For years, I've heard people claim that, healthcare is expensive in the US because it's higher quality. Finally, the MSM - even the business press - is catching that the mantra "we have the best healthcare in the world" is simply not true. Indeed, many independent analysts conclude that in the US we not only pay twice as much for care - on most measures, we get just about the worst care in the industrialized world. Yesterday, a new article came out in Businessweek that confirms this once again.
Please, Kossacks: Get this message out. Many conservatives believe that the problems in the healthcare system - like many other social problems - are just another example of "other people" having problems because they're just lazy and don't have good jobs with health insurance. They believe that it's necessary that some people have no access to care, in order for the free market to work and provide us with "the best healthcare in the world." We need to get the message out: the facts show that this simply isn't true.

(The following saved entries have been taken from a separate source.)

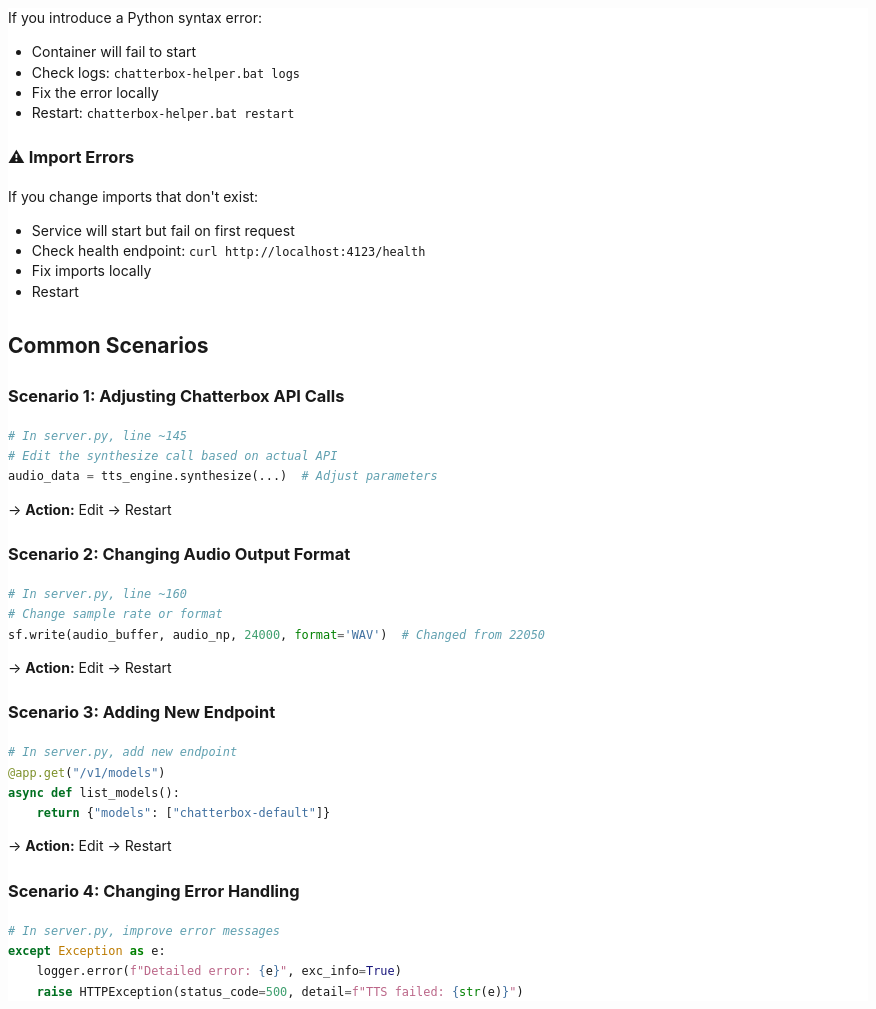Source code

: If you introduce a Python syntax error:

- Container will fail to start
- Check logs: `chatterbox-helper.bat logs`
- Fix the error locally
- Restart: `chatterbox-helper.bat restart`

### ⚠️ Import Errors

If you change imports that don't exist:

- Service will start but fail on first request
- Check health endpoint: `curl http://localhost:4123/health`
- Fix imports locally
- Restart

## Common Scenarios

### Scenario 1: Adjusting Chatterbox API Calls

```python
# In server.py, line ~145
# Edit the synthesize call based on actual API
audio_data = tts_engine.synthesize(...)  # Adjust parameters
```

→ **Action:** Edit → Restart

### Scenario 2: Changing Audio Output Format

```python
# In server.py, line ~160
# Change sample rate or format
sf.write(audio_buffer, audio_np, 24000, format='WAV')  # Changed from 22050
```

→ **Action:** Edit → Restart

### Scenario 3: Adding New Endpoint

```python
# In server.py, add new endpoint
@app.get("/v1/models")
async def list_models():
    return {"models": ["chatterbox-default"]}
```

→ **Action:** Edit → Restart

### Scenario 4: Changing Error Handling

```python
# In server.py, improve error messages
except Exception as e:
    logger.error(f"Detailed error: {e}", exc_info=True)
    raise HTTPException(status_code=500, detail=f"TTS failed: {str(e)}")
```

See those facts on the flip
The
BusinessWeek article does a great job of laying out the facts:
The U.S. health-care system is doing poorly by virtually every measure. ... [The report] gave the U.S. system low grades on outcomes, quality of care, access to care, and efficiency, compared to other industrialized nations or generally accepted standards of care. Bottom line: U.S. health care barely passes with an overall grade of 66 out of 100.
The survey was carried out by 18 academic and private-sector health-care leaders, who rate the system on 37 different measures.
Here are some of the highlights:
The U.S. ranks at the bottom among industrialized countries for life expectancy both at birth and at age 60. It is also last on infant mortality, with 7 deaths per 1,000 live births, compared with 2.7 in the top three countries.
This is, of course, on top of the tremendous sacrifice in healthcare access and dollars that we make in the name of the "free" market:
*One-third of all adults under 65 have problems paying their medical bills or have medical debt they are paying over time.
And here's the key thing: we don't get close to what we pay for:
The poor grade is particularly discomfiting, the researchers note, because the U.S. spends more on medicine, by far, than any other country. ...
Maybe this is one of the reasons:
*As a share of total health expenditures, insurance administrative costs in the U.S. were more than three times the rate in countries with integrated payment systems.
The authors concluded that, if the U.S. improved and standardized health-care performance and access, approximately 100,000 to 150,000 lives could be saved annually, along with $50 billion to $100 billion a year.
Kossacks already know this, of course - the problems in quality of care have been blogged before
Defenders of American healthcare say that the United States has the best healthcare in the world. This is not true. We don't have the best healthcare in the world, we have the most expensive healthcare in the world.
and we've seen many articles such as this:
If we had a rate as good as Singapore's, we would save 18,900 babies each year.
But finally the MSM - the business press, no less - is starting to acknowledge the simple facts. That means it's time for us to double our efforts to get the word out: the system is so broke that it's hurting everyone, and no, we don't get what we pay for.